Dataset records:
- - - - - - -
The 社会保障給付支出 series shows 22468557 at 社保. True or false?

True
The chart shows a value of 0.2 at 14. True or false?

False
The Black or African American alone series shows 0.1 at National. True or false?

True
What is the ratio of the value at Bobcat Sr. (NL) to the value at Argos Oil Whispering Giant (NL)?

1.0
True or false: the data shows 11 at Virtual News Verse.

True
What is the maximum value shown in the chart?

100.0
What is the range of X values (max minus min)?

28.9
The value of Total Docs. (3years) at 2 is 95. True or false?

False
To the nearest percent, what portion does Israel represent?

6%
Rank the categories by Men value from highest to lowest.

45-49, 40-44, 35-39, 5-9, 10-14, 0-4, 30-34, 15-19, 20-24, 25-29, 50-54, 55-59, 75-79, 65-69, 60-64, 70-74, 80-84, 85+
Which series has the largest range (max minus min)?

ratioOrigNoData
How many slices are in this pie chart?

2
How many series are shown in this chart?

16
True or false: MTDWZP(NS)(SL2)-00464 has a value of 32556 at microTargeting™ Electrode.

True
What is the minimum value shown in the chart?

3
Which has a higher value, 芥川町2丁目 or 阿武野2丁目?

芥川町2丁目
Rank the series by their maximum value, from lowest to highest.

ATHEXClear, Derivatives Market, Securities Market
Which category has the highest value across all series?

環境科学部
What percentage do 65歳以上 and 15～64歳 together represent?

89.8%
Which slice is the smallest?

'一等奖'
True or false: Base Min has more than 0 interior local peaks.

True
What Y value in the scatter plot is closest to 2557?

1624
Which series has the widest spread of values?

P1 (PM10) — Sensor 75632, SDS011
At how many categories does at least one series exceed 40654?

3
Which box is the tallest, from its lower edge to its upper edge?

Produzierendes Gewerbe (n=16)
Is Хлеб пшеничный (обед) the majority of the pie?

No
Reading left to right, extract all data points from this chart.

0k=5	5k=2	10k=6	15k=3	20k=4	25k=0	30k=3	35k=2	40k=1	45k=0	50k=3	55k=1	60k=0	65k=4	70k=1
- - - - - - -
Task description:
Can you turn the entries above into a Markdown table with the columns Row and Line, numbering each nonblank line in order and leaving out the blank lines?

Finished exercise:
| Row | Line |
|---|---|
| 1 | The 社会保障給付支出 series shows 22468557 at 社保. True or false? |
| 2 | True |
| 3 | The chart shows a value of 0.2 at 14. True or false? |
| 4 | False |
| 5 | The Black or African American alone series shows 0.1 at National. True or false? |
| 6 | True |
| 7 | What is the ratio of the value at Bobcat Sr. (NL) to the value at Argos Oil Whispering Giant (NL)? |
| 8 | 1.0 |
| 9 | True or false: the data shows 11 at Virtual News Verse. |
| 10 | True |
| 11 | What is the maximum value shown in the chart? |
| 12 | 100.0 |
| 13 | What is the range of X values (max minus min)? |
| 14 | 28.9 |
| 15 | The value of Total Docs. (3years) at 2 is 95. True or false? |
| 16 | False |
| 17 | To the nearest percent, what portion does Israel represent? |
| 18 | 6% |
| 19 | Rank the categories by Men value from highest to lowest. |
| 20 | 45-49, 40-44, 35-39, 5-9, 10-14, 0-4, 30-34, 15-19, 20-24, 25-29, 50-54, 55-59, 75-79, 65-69, 60-64, 70-74, 80-84, 85+ |
| 21 | Which series has the largest range (max minus min)? |
| 22 | ratioOrigNoData |
| 23 | How many slices are in this pie chart? |
| 24 | 2 |
| 25 | How many series are shown in this chart? |
| 26 | 16 |
| 27 | True or false: MTDWZP(NS)(SL2)-00464 has a value of 32556 at microTargeting™ Electrode. |
| 28 | True |
| 29 | What is the minimum value shown in the chart? |
| 30 | 3 |
| 31 | Which has a higher value, 芥川町2丁目 or 阿武野2丁目? |
| 32 | 芥川町2丁目 |
| 33 | Rank the series by their maximum value, from lowest to highest. |
| 34 | ATHEXClear, Derivatives Market, Securities Market |
| 35 | Which category has the highest value across all series? |
| 36 | 環境科学部 |
| 37 | What percentage do 65歳以上 and 15～64歳 together represent? |
| 38 | 89.8% |
| 39 | Which slice is the smallest? |
| 40 | '一等奖' |
| 41 | True or false: Base Min has more than 0 interior local peaks. |
| 42 | True |
| 43 | What Y value in the scatter plot is closest to 2557? |
| 44 | 1624 |
| 45 | Which series has the widest spread of values? |
| 46 | P1 (PM10) — Sensor 75632, SDS011 |
| 47 | At how many categories does at least one series exceed 40654? |
| 48 | 3 |
| 49 | Which box is the tallest, from its lower edge to its upper edge? |
| 50 | Produzierendes Gewerbe (n=16) |
| 51 | Is Хлеб пшеничный (обед) the majority of the pie? |
| 52 | No |
| 53 | Reading left to right, extract all data points from this chart. |
| 54 | 0k=5	5k=2	10k=6	15k=3	20k=4	25k=0	30k=3	35k=2	40k=1	45k=0	50k=3	55k=1	60k=0	65k=4	70k=1 |